Workers’ compensation is insurance to protect employees in case of job-related injuries or illnesses. Each state has its own rules governing coverage requirements/exemptions, benefits, and other rules for workers’ compensation programs. You can find a listing of them for each state from the NFIB. Most business owners have heard of workers’ comp, but may not be aware of some details that can cause the business serious financial loss.
Here are some workers' compensation issues to think about.
You can be sued
According to a Manta/Insureon survey, only 17% carry workers’ compensation for their employees. This may be because businesses may be exempt from the requirement to have the coverage under certain conditions (e.g., fewer than 5 employees in Alabama; fewer than 3 in Wisconsin). But if an employee is injured and the employer doesn’t have workers’ comp, the employee can sue the business for damages and recover not only compensation for medical costs, but also pain and suffering, and even punitive damages. The bill for this (including legal fees) can be catastrophic.
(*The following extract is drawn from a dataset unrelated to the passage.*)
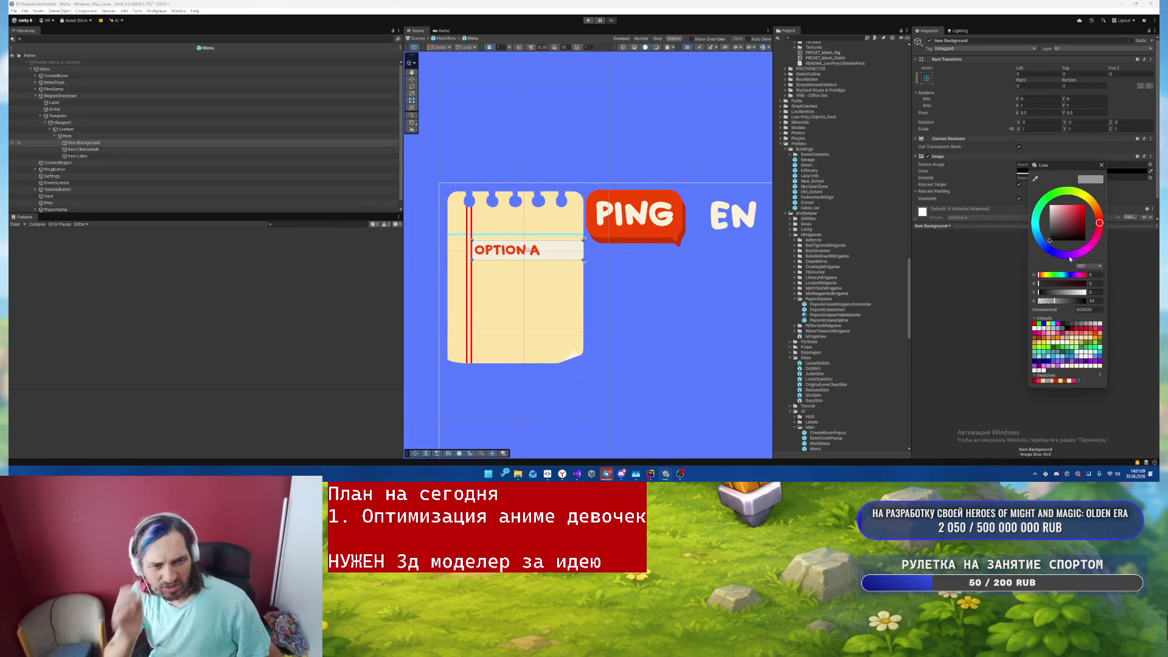
pyautogui.click(1100, 164)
Business Owners' Policy (BOP) doesn’t cover you
A business owners’ policy (BOP), which provides liability protection for injuries to others doesn’t include protection for injuries that are or should be covered by workers’ comp. In other words, if you should have workers’ comp as required by state law but don’t, then don’t expect your BOP to cover employees’ on-the-job injuries or illnesses.
Coverage is needed for seasonal workers
It’s summertime and you may be hiring workers for this season only. You may or may not have to cover them. For example, in Delaware, farm workers are exempt but an employer can choose to provide coverage. Where you have the option, you may want to do it.
In all states (other than Texas where workers’ comp is voluntary except for construction workers on government-contract projects), you must provide coverage for unpaid interns to the same extent as paid interns.
Self-employed owners may get coverage
Sole proprietors, partners, and LLC members aren’t employees and usually are not covered by workers’ comp. However, some states require coverage for them or permit them to be covered. If you must provide coverage for yourself and co-owners, you can be penalized for not having it. If you aren’t required but can opt in, you should consider it seriously because the cost of coverage likely is modest compared with the cost of a work-related injury or illness.
No retaliation for employee claims
If an employee makes a workers’ comp claim, you can’t fire him/her. This is so even if the claim is bogus and the worker doesn’t receive a recovery. If you retaliate, you can face a costly employee lawsuit for wrongful termination.
If you permit an employee to drive a company car or truck and there’s an accident, things can get complicated. The employee’s injuries may be covered by insurance on the vehicle or workers’ comp. This is so even if the employee is commuting to or from work when the accident happened. Likely you need an attorney to help you sort things out.
Talk to your insurance person to understand your state’s coverage requirements, options for coverage, and your risks for non-coverage.